-------- GIVEN RECORDS

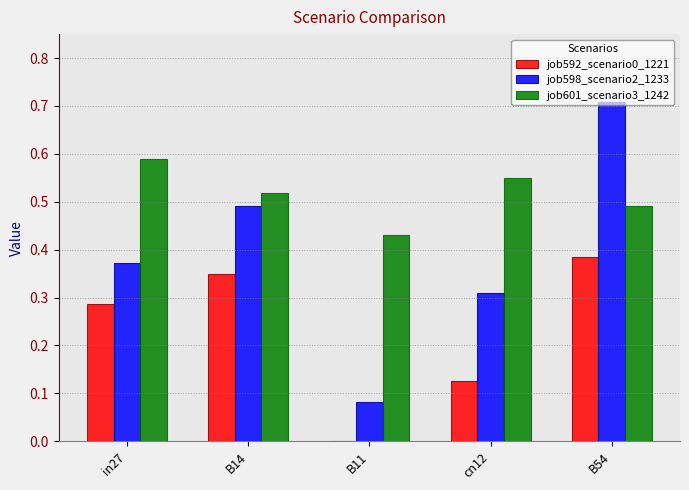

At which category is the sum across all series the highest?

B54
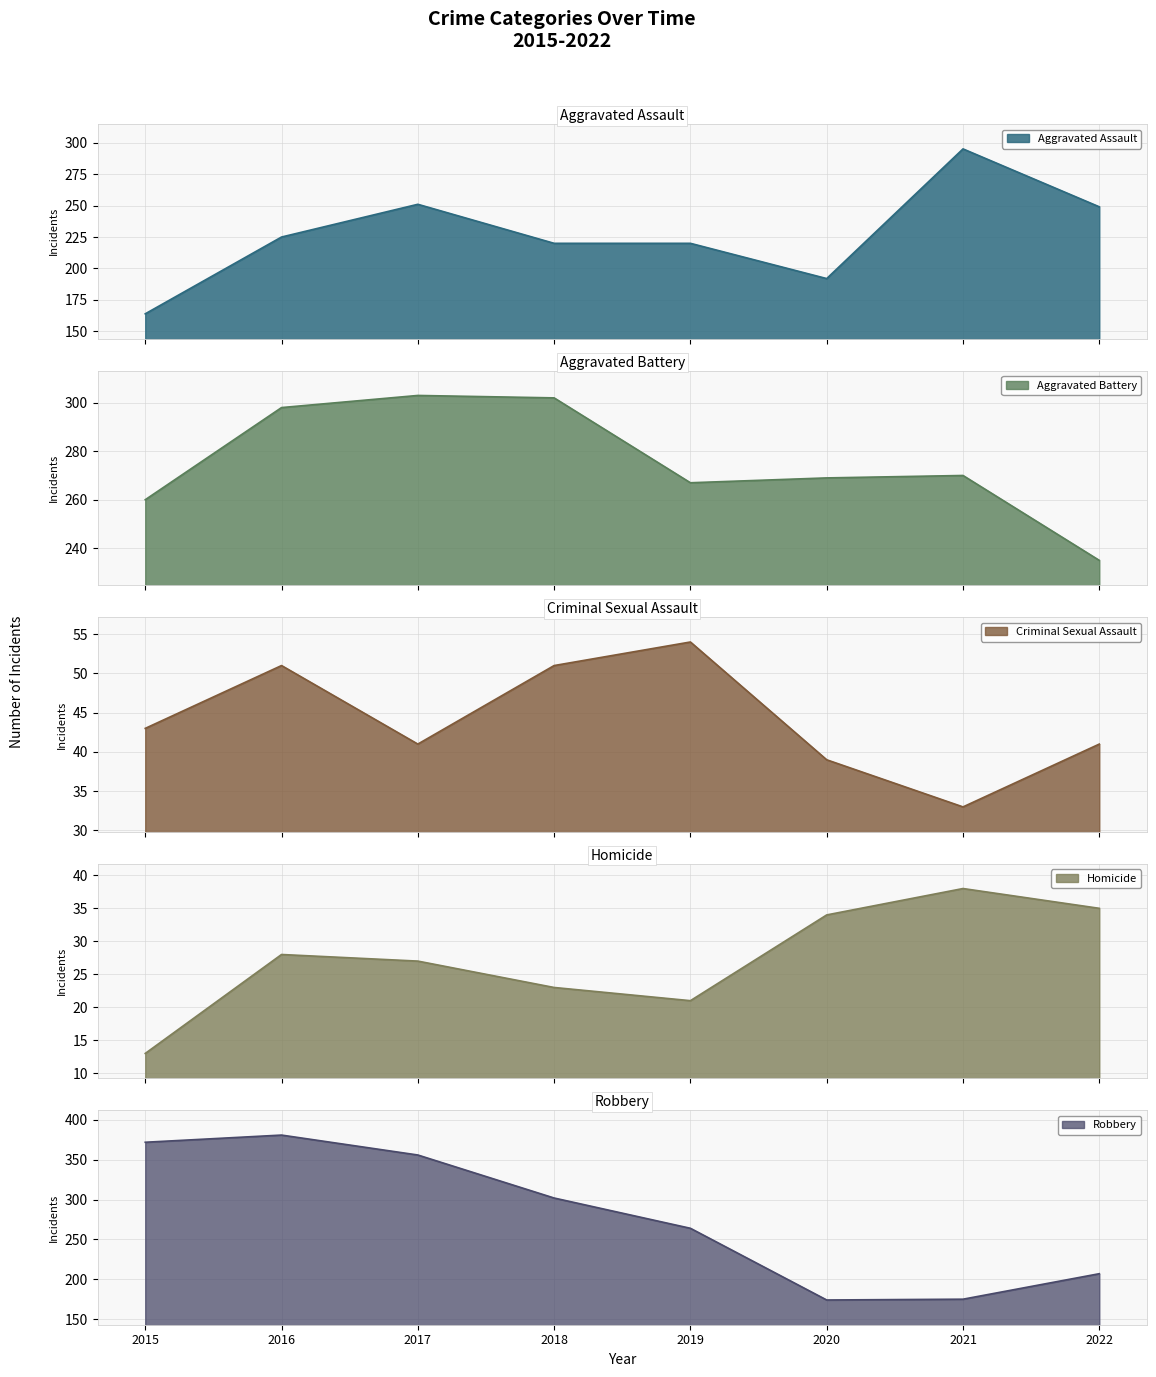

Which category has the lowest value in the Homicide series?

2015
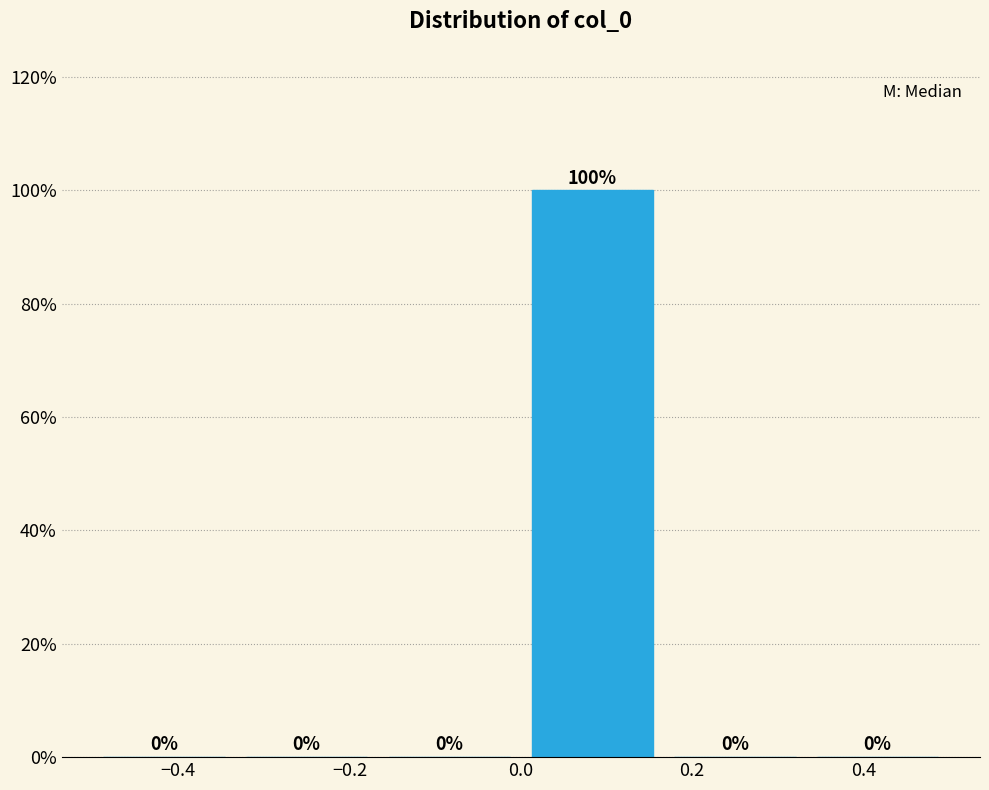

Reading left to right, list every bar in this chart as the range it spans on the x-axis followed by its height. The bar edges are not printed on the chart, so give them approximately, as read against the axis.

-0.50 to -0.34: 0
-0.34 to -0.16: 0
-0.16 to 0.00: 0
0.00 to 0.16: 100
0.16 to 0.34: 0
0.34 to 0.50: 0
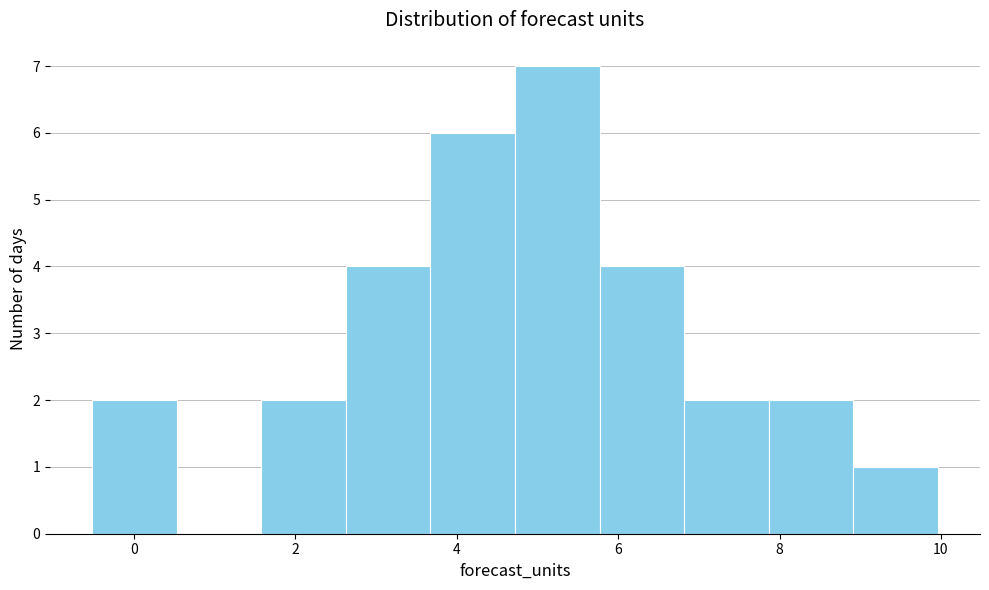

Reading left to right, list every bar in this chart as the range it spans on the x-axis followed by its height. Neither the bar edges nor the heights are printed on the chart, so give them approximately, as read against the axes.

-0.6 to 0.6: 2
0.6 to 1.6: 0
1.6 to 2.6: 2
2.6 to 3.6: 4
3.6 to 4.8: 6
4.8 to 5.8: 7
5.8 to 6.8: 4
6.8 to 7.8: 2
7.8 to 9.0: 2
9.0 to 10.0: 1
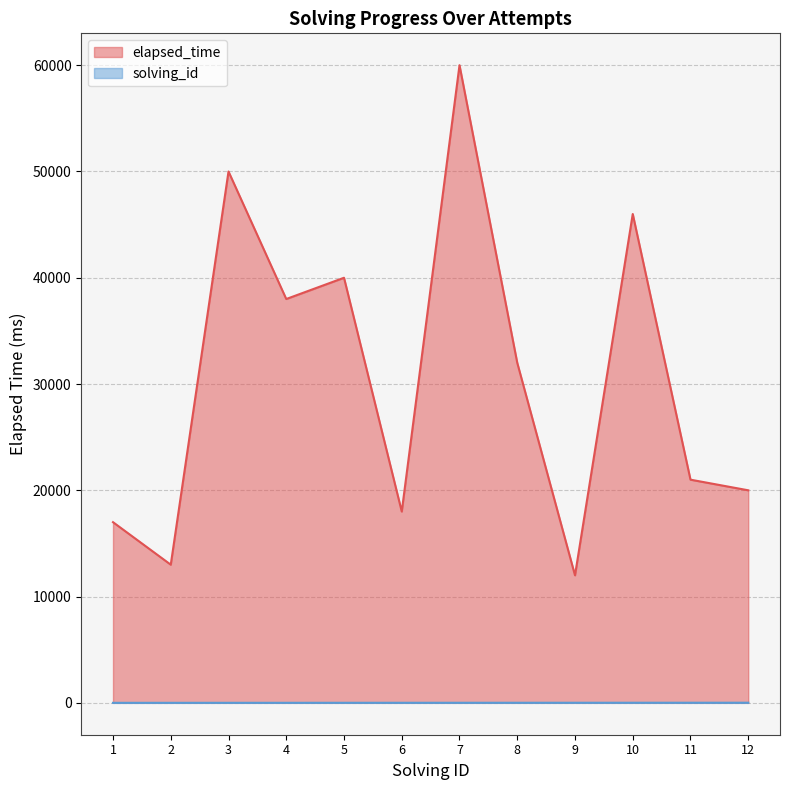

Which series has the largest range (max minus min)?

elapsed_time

----------------
-------- GIVEN RECORDS

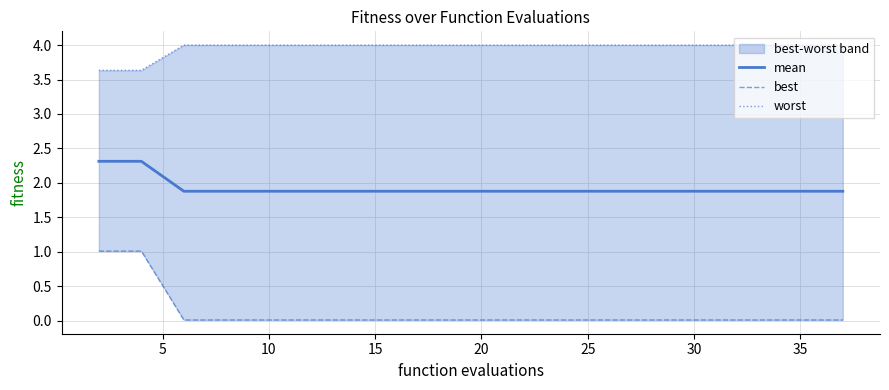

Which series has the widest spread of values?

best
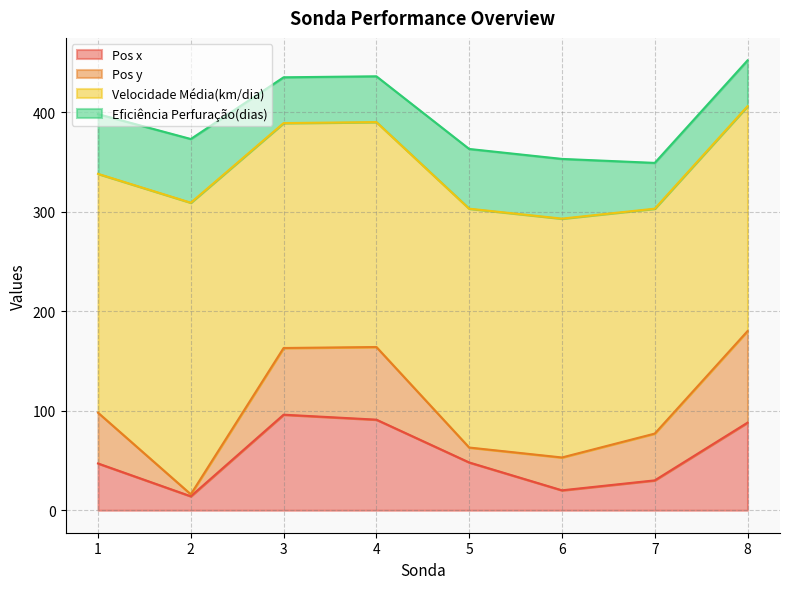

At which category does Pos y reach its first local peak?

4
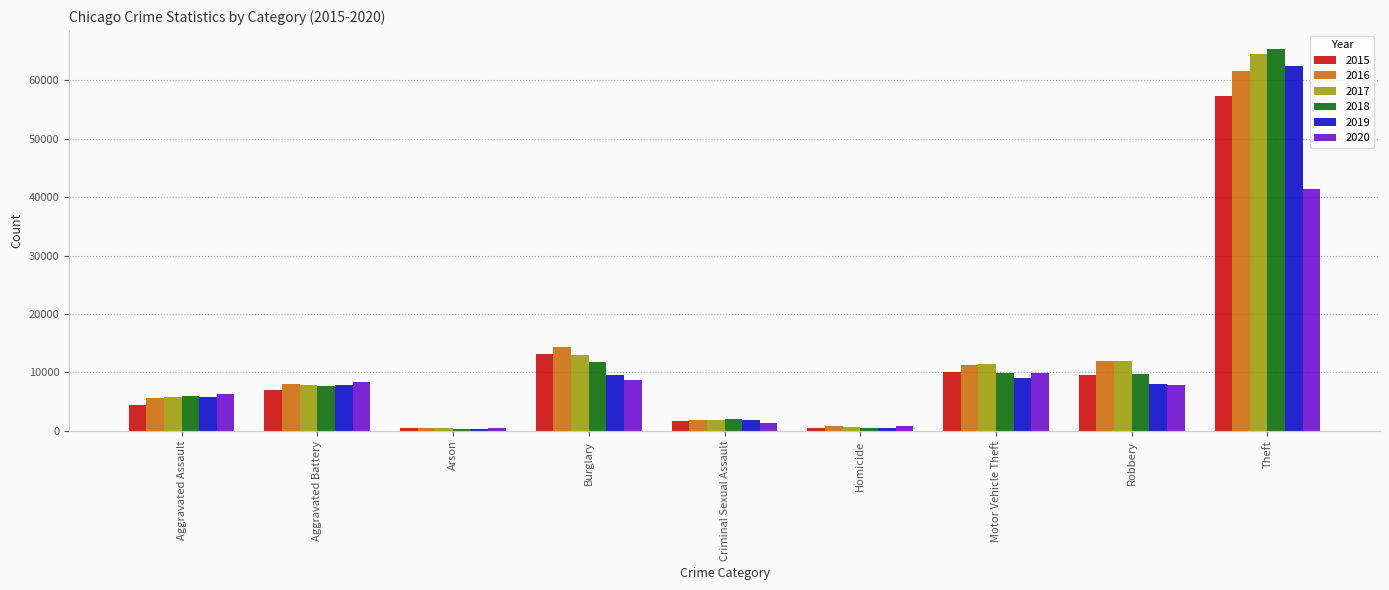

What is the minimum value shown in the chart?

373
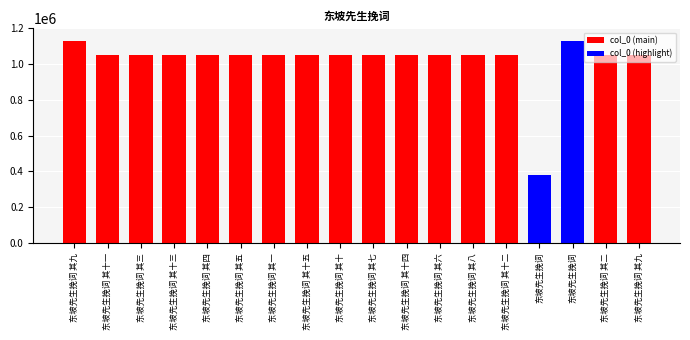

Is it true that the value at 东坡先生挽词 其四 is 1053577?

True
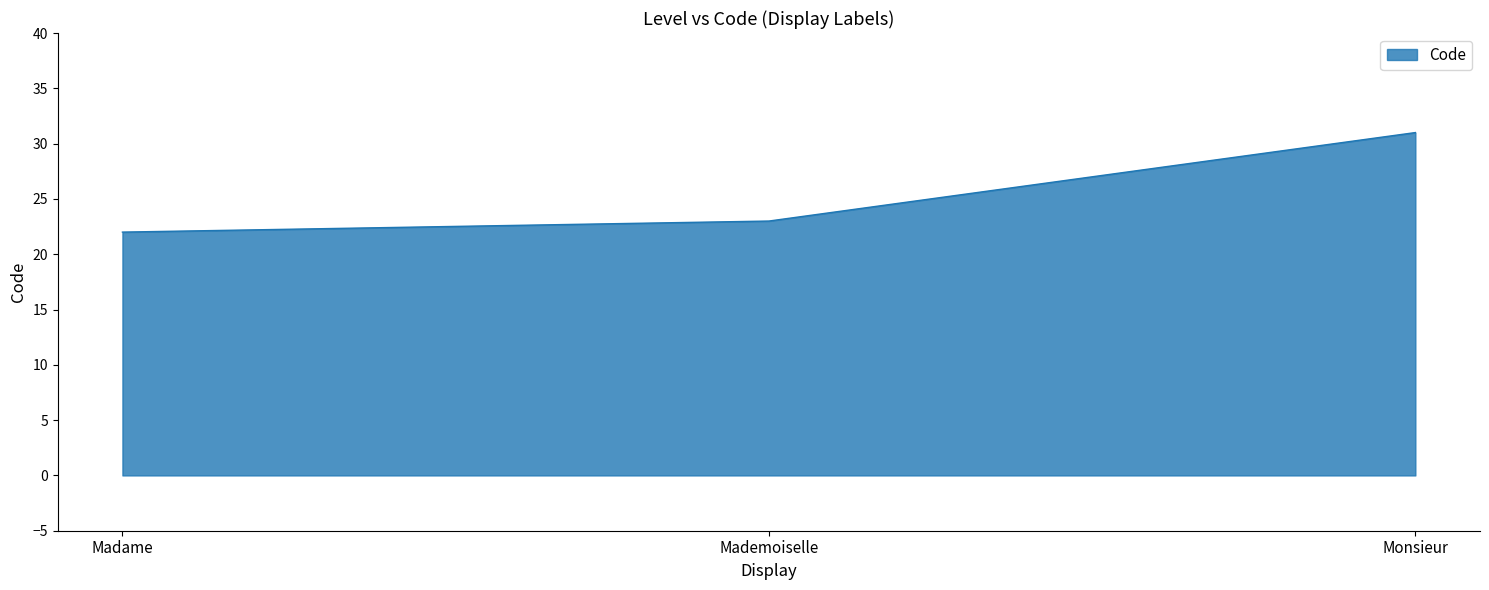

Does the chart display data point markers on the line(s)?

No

----------------

Write out again the lines from the one containing "-0.50 to -0.34: 0" through the one containing "against the axes.", including both of those lines. Leave the pictures out.

-0.50 to -0.34: 0
-0.34 to -0.16: 0
-0.16 to 0.00: 0
0.00 to 0.16: 100
0.16 to 0.34: 0
0.34 to 0.50: 0

Reading left to right, list every bar in this chart as the range it spans on the x-axis followed by its height. Neither the bar edges nor the heights are printed on the chart, so give them approximately, as read against the axes.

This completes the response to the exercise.